Governments are not giving up on nuclear fusion making a meaningful contribution to the global decarbonization efforts, despite the technology's obvious challenges.

Last month, for example, the U.K. government pledged £220 million ($283 million) toward getting a fusion power plant up and running by 2040, as part of moves to cut the country’s emissions to net zero by midcentury. 

The funding, covering the first five-year development phase of a spherical tokamak for energy production, “will set us on the path to develop and build a commercially viable fusion power plant by 2040, offering clean, safe and carbon-free fuel supplies,” said a government press statement.

The announcement follows a £22 million funding package to create a fusion energy research facility in Rotherham in north England. A 40-strong team at the facility will carry out research led by the U.K. Atomic Energy Authority in partnership with the University of Sheffield Advanced Manufacturing Research Centre and Britain’s Nuclear Advanced Manufacturing Research Centre, the government reported.

Elsewhere in Europe, the European Investment Bank agreed to a €250 million ($277 million) loan as part of a €500 million investment into an Italian test bed within a program designed to produce safe, clean nuclear fusion energy by 2050.

The Divertor Tokamak Test Facility in Frascati, near Rome, will employ 500 scientists and technicians along with 1,000 other staff, according to the bank.

“If we succeed in making a breakthrough in this technology, it could significantly contribute to our efforts to make Europe the first climate-neutral major economy," said European Commissioner Miguel Arias Cañete in the press statement.

Growing momentum worldwide

Events in Europe reflect growing momentum in fusion research worldwide. This month it emerged that the Los Alamos National Laboratory has preparations “well underway” for a novel fusion concept experiment involving plasma guns in a spherical chamber. GTM has identified at least one private U.S. fusion plant developer that is getting ready to make an announcement in the coming weeks.

China, meanwhile, which is generally viewed as having the most ambitious national nuclear fusion program in the world, is working to get power from an experimental reactor by around 2040.

China has already spent around 6 billion yuan ($893 million) on research and has awarded another 6 billion yuan to start building a reactor five years from now, with around 10 years planned for the construction process, Reuters reported in April.

For now, the most advanced fusion program in the world is ITER (which stands for International Thermonuclear Experimental Reactor), a global research effort funded by the European Union, China, India, Japan, Russia, South Korea and the U.S.

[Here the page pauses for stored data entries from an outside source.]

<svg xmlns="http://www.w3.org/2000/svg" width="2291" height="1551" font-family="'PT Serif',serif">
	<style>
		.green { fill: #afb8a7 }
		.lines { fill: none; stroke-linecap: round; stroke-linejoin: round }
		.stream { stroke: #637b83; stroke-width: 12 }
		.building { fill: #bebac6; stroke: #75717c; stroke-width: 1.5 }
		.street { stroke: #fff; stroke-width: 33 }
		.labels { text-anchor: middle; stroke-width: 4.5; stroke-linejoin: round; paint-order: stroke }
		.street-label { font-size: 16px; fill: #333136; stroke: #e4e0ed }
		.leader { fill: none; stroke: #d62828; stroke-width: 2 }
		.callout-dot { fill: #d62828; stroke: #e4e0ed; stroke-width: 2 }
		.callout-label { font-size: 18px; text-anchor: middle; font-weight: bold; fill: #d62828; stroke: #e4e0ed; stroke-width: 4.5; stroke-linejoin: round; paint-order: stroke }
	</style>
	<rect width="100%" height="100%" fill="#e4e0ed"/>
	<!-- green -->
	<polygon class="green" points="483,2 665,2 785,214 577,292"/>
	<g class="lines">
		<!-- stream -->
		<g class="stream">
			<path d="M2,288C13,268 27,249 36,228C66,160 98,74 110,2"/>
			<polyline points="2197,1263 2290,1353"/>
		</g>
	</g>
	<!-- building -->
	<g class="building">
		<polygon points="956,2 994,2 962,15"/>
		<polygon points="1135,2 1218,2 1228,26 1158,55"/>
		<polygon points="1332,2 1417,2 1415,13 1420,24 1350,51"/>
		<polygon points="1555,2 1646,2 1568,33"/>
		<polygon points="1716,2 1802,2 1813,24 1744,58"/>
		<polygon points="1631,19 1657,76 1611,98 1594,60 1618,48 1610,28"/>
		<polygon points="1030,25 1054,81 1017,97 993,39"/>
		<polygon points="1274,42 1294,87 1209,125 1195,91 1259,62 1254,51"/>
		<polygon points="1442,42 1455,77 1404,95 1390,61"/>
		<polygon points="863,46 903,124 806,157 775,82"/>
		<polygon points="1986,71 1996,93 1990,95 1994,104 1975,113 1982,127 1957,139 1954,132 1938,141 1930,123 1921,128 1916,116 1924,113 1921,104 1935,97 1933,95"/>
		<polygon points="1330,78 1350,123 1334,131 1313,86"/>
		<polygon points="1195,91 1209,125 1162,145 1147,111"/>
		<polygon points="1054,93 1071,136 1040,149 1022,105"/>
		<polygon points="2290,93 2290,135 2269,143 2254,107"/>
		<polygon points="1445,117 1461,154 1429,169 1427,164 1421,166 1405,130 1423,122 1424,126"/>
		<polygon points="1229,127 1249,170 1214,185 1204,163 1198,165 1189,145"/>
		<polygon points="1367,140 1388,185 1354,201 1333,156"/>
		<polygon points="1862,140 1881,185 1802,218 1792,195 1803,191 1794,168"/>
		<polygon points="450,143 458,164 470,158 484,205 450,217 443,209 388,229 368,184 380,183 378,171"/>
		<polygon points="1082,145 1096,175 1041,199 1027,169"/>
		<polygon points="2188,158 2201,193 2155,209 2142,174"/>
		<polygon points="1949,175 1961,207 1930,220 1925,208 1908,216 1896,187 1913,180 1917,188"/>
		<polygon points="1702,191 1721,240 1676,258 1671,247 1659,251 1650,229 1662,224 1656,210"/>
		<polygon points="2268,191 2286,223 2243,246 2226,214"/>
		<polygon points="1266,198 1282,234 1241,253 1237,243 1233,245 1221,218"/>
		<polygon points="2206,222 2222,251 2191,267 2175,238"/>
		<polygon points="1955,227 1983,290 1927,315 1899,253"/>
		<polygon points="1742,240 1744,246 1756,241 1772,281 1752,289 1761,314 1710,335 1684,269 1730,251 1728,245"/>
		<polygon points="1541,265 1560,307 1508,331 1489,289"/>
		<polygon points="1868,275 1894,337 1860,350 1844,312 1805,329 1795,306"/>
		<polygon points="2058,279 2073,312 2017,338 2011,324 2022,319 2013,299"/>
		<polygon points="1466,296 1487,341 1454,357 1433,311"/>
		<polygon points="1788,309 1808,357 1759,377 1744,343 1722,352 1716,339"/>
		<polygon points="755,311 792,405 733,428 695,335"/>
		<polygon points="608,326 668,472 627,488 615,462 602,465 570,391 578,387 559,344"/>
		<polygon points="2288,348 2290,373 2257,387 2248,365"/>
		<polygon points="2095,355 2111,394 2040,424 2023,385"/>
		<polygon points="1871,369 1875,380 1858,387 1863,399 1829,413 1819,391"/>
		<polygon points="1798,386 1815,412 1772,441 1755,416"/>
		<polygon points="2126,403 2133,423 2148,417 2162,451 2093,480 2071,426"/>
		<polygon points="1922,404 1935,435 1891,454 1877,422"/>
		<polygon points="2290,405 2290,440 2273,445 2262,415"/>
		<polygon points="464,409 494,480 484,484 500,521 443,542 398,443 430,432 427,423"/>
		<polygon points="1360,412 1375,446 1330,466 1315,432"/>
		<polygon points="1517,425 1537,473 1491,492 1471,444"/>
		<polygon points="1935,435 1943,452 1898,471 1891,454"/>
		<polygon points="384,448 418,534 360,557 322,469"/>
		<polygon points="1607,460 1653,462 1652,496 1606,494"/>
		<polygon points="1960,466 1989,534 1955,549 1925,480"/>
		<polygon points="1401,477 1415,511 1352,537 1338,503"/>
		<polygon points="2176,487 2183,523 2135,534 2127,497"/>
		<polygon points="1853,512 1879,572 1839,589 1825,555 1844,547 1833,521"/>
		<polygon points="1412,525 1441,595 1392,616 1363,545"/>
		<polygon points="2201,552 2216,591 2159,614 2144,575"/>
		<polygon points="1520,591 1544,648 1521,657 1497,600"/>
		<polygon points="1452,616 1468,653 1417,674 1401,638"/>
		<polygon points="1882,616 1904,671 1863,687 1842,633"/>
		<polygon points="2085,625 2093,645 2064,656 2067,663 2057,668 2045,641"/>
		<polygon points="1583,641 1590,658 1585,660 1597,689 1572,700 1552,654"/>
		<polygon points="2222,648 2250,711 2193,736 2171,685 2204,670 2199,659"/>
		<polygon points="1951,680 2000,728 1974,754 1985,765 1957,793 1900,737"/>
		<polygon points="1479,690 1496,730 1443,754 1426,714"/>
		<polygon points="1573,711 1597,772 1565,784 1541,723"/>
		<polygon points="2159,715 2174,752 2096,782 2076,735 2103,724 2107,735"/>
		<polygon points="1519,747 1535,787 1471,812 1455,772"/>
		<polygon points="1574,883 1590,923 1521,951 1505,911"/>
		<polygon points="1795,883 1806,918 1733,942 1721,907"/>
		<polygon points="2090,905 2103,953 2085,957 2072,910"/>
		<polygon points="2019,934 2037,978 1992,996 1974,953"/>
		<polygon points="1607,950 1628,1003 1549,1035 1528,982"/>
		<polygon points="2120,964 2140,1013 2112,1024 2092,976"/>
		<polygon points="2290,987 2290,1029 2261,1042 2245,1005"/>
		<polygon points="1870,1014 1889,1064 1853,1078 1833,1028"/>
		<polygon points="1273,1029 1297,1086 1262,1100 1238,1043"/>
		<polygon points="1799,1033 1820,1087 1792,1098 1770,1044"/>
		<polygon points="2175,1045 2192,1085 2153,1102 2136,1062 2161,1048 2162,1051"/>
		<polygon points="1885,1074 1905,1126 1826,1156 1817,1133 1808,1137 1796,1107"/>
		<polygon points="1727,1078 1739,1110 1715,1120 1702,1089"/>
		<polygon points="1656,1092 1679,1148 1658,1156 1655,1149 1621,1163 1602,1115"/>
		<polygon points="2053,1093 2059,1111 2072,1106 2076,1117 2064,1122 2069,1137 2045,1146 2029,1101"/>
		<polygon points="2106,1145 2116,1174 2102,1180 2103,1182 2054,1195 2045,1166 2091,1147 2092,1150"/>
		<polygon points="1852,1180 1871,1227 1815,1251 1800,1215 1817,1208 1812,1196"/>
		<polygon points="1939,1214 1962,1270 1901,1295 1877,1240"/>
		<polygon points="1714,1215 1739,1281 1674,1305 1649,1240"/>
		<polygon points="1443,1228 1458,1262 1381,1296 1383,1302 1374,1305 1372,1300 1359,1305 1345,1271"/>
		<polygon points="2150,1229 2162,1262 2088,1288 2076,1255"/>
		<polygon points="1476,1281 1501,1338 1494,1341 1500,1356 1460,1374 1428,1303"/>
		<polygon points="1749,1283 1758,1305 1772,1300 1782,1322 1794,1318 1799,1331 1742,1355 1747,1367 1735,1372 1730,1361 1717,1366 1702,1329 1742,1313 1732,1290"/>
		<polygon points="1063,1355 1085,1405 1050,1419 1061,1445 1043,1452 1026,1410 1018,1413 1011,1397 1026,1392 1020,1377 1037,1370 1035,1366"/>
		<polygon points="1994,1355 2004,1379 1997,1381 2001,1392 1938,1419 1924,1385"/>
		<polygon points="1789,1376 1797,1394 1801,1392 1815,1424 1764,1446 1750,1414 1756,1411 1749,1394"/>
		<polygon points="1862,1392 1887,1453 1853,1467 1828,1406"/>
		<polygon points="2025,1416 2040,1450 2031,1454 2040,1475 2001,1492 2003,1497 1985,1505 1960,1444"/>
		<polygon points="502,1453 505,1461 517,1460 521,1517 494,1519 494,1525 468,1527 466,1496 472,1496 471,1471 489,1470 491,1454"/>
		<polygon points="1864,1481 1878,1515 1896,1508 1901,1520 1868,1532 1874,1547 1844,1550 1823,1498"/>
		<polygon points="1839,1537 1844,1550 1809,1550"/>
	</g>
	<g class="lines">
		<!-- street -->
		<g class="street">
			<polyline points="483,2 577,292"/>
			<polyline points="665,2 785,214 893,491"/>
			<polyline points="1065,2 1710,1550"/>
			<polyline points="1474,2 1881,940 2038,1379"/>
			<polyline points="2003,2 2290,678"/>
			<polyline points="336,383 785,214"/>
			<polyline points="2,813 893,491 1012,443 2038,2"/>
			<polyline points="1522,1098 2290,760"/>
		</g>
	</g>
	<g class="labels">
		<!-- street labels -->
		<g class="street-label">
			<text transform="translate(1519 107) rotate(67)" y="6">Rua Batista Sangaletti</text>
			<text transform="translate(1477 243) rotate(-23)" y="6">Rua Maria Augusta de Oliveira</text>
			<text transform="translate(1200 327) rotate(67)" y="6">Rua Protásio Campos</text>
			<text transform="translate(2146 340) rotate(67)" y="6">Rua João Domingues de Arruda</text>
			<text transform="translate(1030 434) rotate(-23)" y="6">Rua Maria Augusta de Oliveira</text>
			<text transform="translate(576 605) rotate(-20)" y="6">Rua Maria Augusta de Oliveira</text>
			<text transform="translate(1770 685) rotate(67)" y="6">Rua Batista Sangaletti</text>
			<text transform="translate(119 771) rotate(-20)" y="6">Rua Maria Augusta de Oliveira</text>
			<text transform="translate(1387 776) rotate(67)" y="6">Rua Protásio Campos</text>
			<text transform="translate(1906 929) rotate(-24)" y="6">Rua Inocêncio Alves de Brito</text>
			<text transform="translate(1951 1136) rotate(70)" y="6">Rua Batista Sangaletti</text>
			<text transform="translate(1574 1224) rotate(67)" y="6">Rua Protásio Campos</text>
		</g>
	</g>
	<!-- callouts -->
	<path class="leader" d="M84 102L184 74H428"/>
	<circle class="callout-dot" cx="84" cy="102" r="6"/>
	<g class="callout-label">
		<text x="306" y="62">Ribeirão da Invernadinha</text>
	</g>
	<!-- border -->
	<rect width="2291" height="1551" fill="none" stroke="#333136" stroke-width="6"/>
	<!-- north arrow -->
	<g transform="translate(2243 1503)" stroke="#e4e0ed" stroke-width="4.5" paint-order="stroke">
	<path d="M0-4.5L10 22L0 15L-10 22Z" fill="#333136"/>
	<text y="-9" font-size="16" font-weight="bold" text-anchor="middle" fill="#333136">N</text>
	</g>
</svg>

ITER is building the world’s largest tokamak, or plasma confinement chamber, in southern France. ITER’s head of communication, Laban Coblentz, said the organization is due to achieve "first plasma," creating a fusion reaction for a few milliseconds, by December 2025.

“The major milestone for any such device is first plasma,” Coblentz said, adding, “65 percent of the total construction work through first plasma is done. If you look at our monthly completion rate, which is 0.6 percent or 0.7 percent, we’re on track despite the fact that it’s an aggressive schedule.”

It's important to note, however, that this is ITER’s third target for first plasma. The group was originally hoping to achieve the milestone in November 2018. In July 2010, it decided to put the first plasma date back to November 2019. In November 2016, the target was moved again, this time to 2025.

And ITER will never deliver fusion energy to the grid, since the project is purely for research purposes. Commercialization of fusion technology will depend on a demonstration project, imaginatively named DEMO, that will be developed once ITER starts delivering results.

Because of this, said Chris Warrick, communications manager for the the U.K. Atomic Energy Authority, realistically, “commercial power plants are expected to come online in the second half of this century.”

Some argue this will be too late for fusion to make a difference in decarbonizing the energy system, even if it is still worth pursuing as a power source in the long term.

Writing in The Conversation last month, Thomas Nicholas of the Culham Centre for Fusion Energy in Oxfordshire, U.K., said: “The world must reach net-zero greenhouse gas emissions by 2050 in order to limit future warming to 1.5 [degrees] C."

“It’s unlikely that commercial fusion power plants will exist in time for that, and even once a first-of-its-kind DEMO power plant is operational, hundreds would still need to be built to seriously dent global emissions.”